AIM OF THE TASK >> Every entry below needs to be printed again exactly, with its pictures left out.
┌─ RECORD EXCERPTS
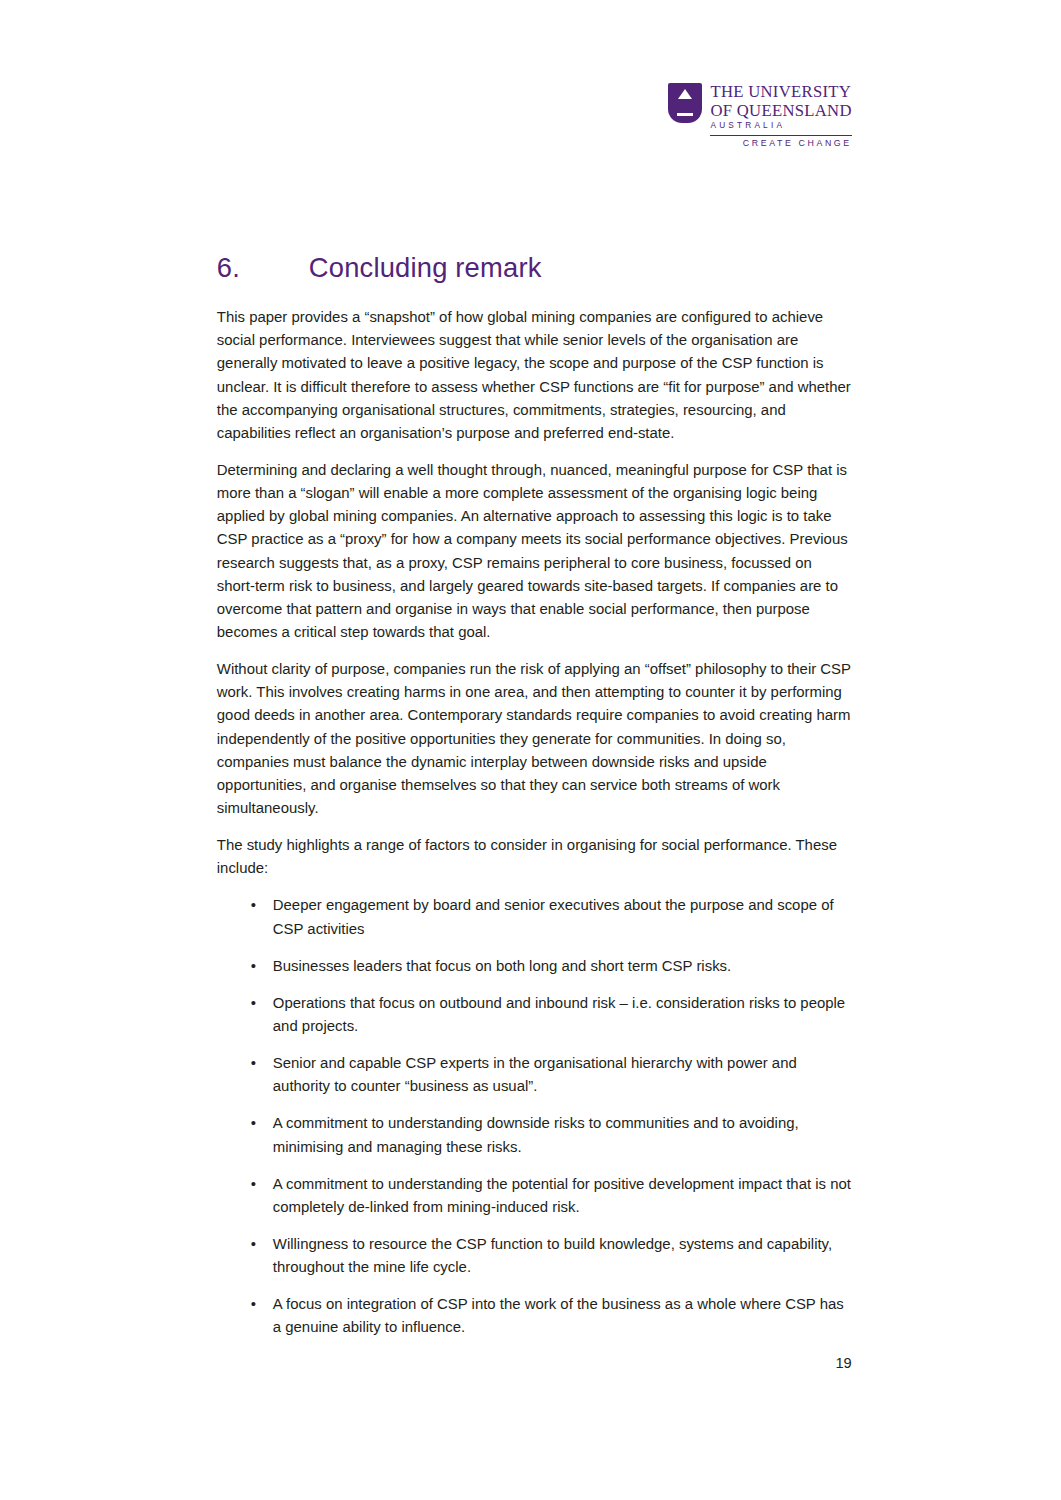The University
Of Queensland
Australia
Create Change
6. Concluding remark
This paper provides a “snapshot” of how global mining companies are configured to achieve social performance. Interviewees suggest that while senior levels of the organisation are generally motivated to leave a positive legacy, the scope and purpose of the CSP function is unclear. It is difficult therefore to assess whether CSP functions are “fit for purpose” and whether the accompanying organisational structures, commitments, strategies, resourcing, and capabilities reflect an organisation’s purpose and preferred end-state.
Determining and declaring a well thought through, nuanced, meaningful purpose for CSP that is more than a “slogan” will enable a more complete assessment of the organising logic being applied by global mining companies. An alternative approach to assessing this logic is to take CSP practice as a “proxy” for how a company meets its social performance objectives. Previous research suggests that, as a proxy, CSP remains peripheral to core business, focussed on short-term risk to business, and largely geared towards site-based targets. If companies are to overcome that pattern and organise in ways that enable social performance, then purpose becomes a critical step towards that goal.
Without clarity of purpose, companies run the risk of applying an “offset” philosophy to their CSP work. This involves creating harms in one area, and then attempting to counter it by performing good deeds in another area. Contemporary standards require companies to avoid creating harm independently of the positive opportunities they generate for communities. In doing so, companies must balance the dynamic interplay between downside risks and upside opportunities, and organise themselves so that they can service both streams of work simultaneously.
The study highlights a range of factors to consider in organising for social performance. These include:
Deeper engagement by board and senior executives about the purpose and scope of CSP activities
Businesses leaders that focus on both long and short term CSP risks.
Operations that focus on outbound and inbound risk – i.e. consideration risks to people and projects.
Senior and capable CSP experts in the organisational hierarchy with power and authority to counter “business as usual”.
A commitment to understanding downside risks to communities and to avoiding, minimising and managing these risks.
A commitment to understanding the potential for positive development impact that is not completely de-linked from mining-induced risk.
Willingness to resource the CSP function to build knowledge, systems and capability, throughout the mine life cycle.
A focus on integration of CSP into the work of the business as a whole where CSP has a genuine ability to influence.
19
└─
OUTPUT FOR THIS EXERCISE >>
The University
Of Queensland
Australia
Create Change
6. Concluding remark
This paper provides a “snapshot” of how global mining companies are configured to achieve social performance. Interviewees suggest that while senior levels of the organisation are generally motivated to leave a positive legacy, the scope and purpose of the CSP function is unclear. It is difficult therefore to assess whether CSP functions are “fit for purpose” and whether the accompanying organisational structures, commitments, strategies, resourcing, and capabilities reflect an organisation’s purpose and preferred end-state.
Determining and declaring a well thought through, nuanced, meaningful purpose for CSP that is more than a “slogan” will enable a more complete assessment of the organising logic being applied by global mining companies. An alternative approach to assessing this logic is to take CSP practice as a “proxy” for how a company meets its social performance objectives. Previous research suggests that, as a proxy, CSP remains peripheral to core business, focussed on short-term risk to business, and largely geared towards site-based targets. If companies are to overcome that pattern and organise in ways that enable social performance, then purpose becomes a critical step towards that goal.
Without clarity of purpose, companies run the risk of applying an “offset” philosophy to their CSP work. This involves creating harms in one area, and then attempting to counter it by performing good deeds in another area. Contemporary standards require companies to avoid creating harm independently of the positive opportunities they generate for communities. In doing so, companies must balance the dynamic interplay between downside risks and upside opportunities, and organise themselves so that they can service both streams of work simultaneously.
The study highlights a range of factors to consider in organising for social performance. These include:
Deeper engagement by board and senior executives about the purpose and scope of CSP activities
Businesses leaders that focus on both long and short term CSP risks.
Operations that focus on outbound and inbound risk – i.e. consideration risks to people and projects.
Senior and capable CSP experts in the organisational hierarchy with power and authority to counter “business as usual”.
A commitment to understanding downside risks to communities and to avoiding, minimising and managing these risks.
A commitment to understanding the potential for positive development impact that is not completely de-linked from mining-induced risk.
Willingness to resource the CSP function to build knowledge, systems and capability, throughout the mine life cycle.
A focus on integration of CSP into the work of the business as a whole where CSP has a genuine ability to influence.
19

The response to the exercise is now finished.